I've built a Triton container and I'd like to deploy it as an Async Endpoint that's invoked nightly. I have it working ok with AutoScaling and I can invoke it fine using application/json
.
Its a lot slower than using binary_data though, i.e. I can create the request as follows
text = tritonclient.http.InferInput('text', [len(test_data)], "BYTES")
text.set_data_from_numpy(np.array(test_data, dtype=object).reshape(text.shape()), binary_data=True)
labels = tritonclient.http.InferRequestedOutput('labels', binary_data=True)
scores = tritonclient.http.InferRequestedOutput('scores', binary_data=True)

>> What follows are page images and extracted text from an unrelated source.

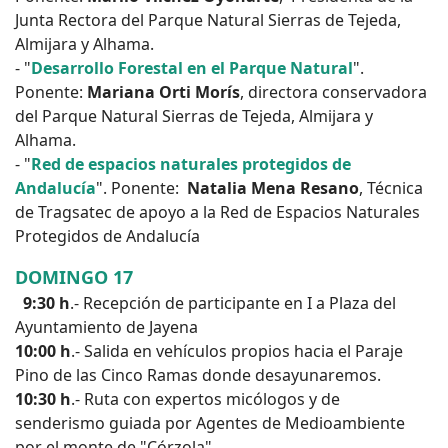
Junta Rectora del Parque Natural Sierras de Tejeda,
Almijara y Alhama.
- "
Desarrollo Forestal en el Parque Natural
".
Ponente:
Mariana Orti Morís
, directora conservadora
del Parque Natural Sierras de Tejeda, Almijara y
Alhama.
- "
Red de espacios naturales protegidos de
Andalucía
". Ponente:
Natalia Mena Resano
, Técnica
de Tragsatec de apoyo a la Red de Espacios Naturales
Protegidos de Andalucía
DOMINGO 17
9:30 h
.- Recepción de participante en I a Plaza del
Ayuntamiento de Jayena
10:00 h
.- Salida en vehículos propios hacia el Paraje
Pino de las Cinco Ramas donde desayunaremos.
10:30 h
.- Ruta con expertos micólogos y de
senderismo guiada por Agentes de Medioambiente
por el monte de "Córzola"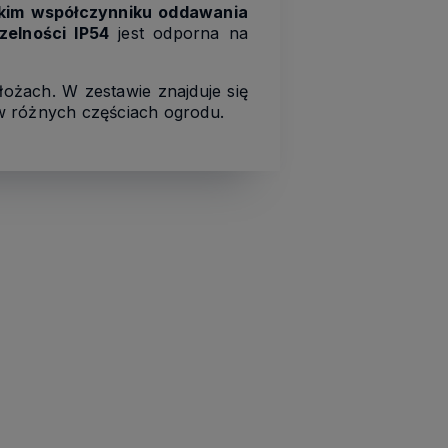
kim współczynniku oddawania
zelności IP54
jest odporna na
ożach. W zestawie znajduje się
 w różnych częściach ogrodu.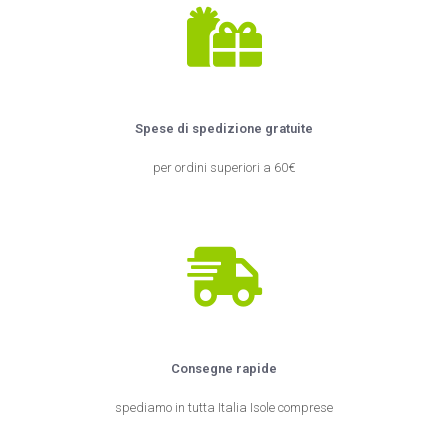
Spese di spedizione gratuite
per ordini superiori a 60€
Consegne rapide
spediamo in tutta Italia Isole comprese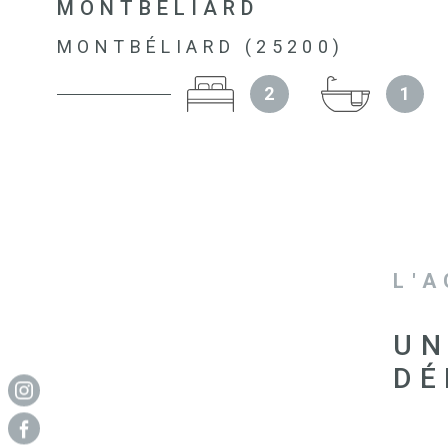
MONTBELIARD
MONTBÉLIARD (25200)
2
1
L'
UN
DÉ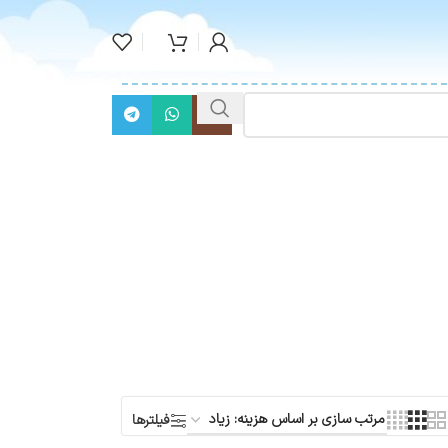
فیلترها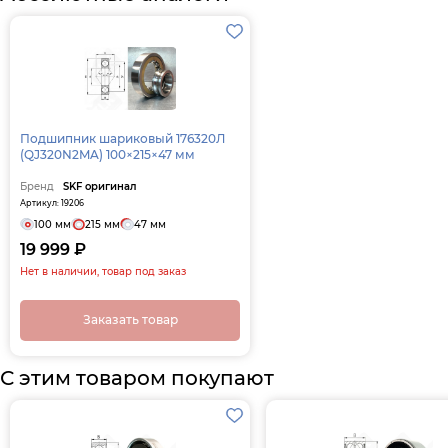
Подшипник шариковый 176320Л
(QJ320N2MA) 100×215×47 мм
Бренд
SKF оригинал
Артикул: 19206
100 мм
215 мм
47 мм
19 999 ₽
Нет в наличии, товар под заказ
Заказать товар
С этим товаром покупают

# Need to create body then use sagemaker client to send rather than tritonclient directly
request_body, header_length = tritonclient.http.InferenceServerClient.generate_request_body(
inputs=[text], outputs=[labels, scores]
)
with open("examples/request.bin","wb") as f:
f.write(request_body)
I can copy this to s3 and invoke the endpoint and get the response back no problem,
response = sagemaker_runtime.invoke_endpoint_async(
EndpointName=endpoint_name,
InputLocation="s3://data-science.cimenviro.com/models/triton-serve/input/request.bin",
ContentType=f'application/vnd.sagemaker-triton.binary+json;json-header-size={header_length}')
output_location = response['OutputLocation']
The issue is in order to parse the response, I need to access the json-header-size
from the response ContentType - but because Sagemaker invokes the endpoint it's not available. The response from sagemaker_runtime.invoke_endpoint_async is not the response from invoking the actual model endpoint as it's not been called at this stage. So I cannot reliably extract the response and have to fall back to binary_data=False. i.e. the contents of the response are:
b'{"model_name":"ensemble","model_version":"1","parameters":{"sequence_id":0,"sequence_start":false,"sequence_end":false,"sequence_id":0,"sequence_start":false,"sequence_end":false},"outputs":[{"name":"scores","datatype":"FP32","shape":[1,10],"parameters":{"binary_data_size":40}},{"name":"labels","datatype":"INT64","shape":[1,10],"parameters":{"binary_data_size":80}}]}\x05\xa1v?\xc3\x13\xb6;\x15EX;X!!;\x1eE\x05;\xfa\xbc\x83:\xcbah:.\x9ba:\xd0\xdbI:\xdc\x0c0:w\x01\x00\x00\x00\x00\x00\x00\xb2\x01\x00\x00\x00\x00\x00\x00U\x00\x00\x00\x00\x00\x00\x00E\x02\x00\x00\x00\x00\x00\x00\xc7\x03\x00\x00\x00\x00\x00\x00\x8a\x01\x00\x00\x00\x00\x00\x00}\x00\x00\x00\x00\x00\x00\x00z\x01\x00\x00\x00\x00\x00\x004\x00\x00\x00\x00\x00\x00\x005\x03\x00\x00\x00\x00\x00\x00'
I need the json-header-size
to read the json and then the tensors, Is this supported or do I have to use JSON?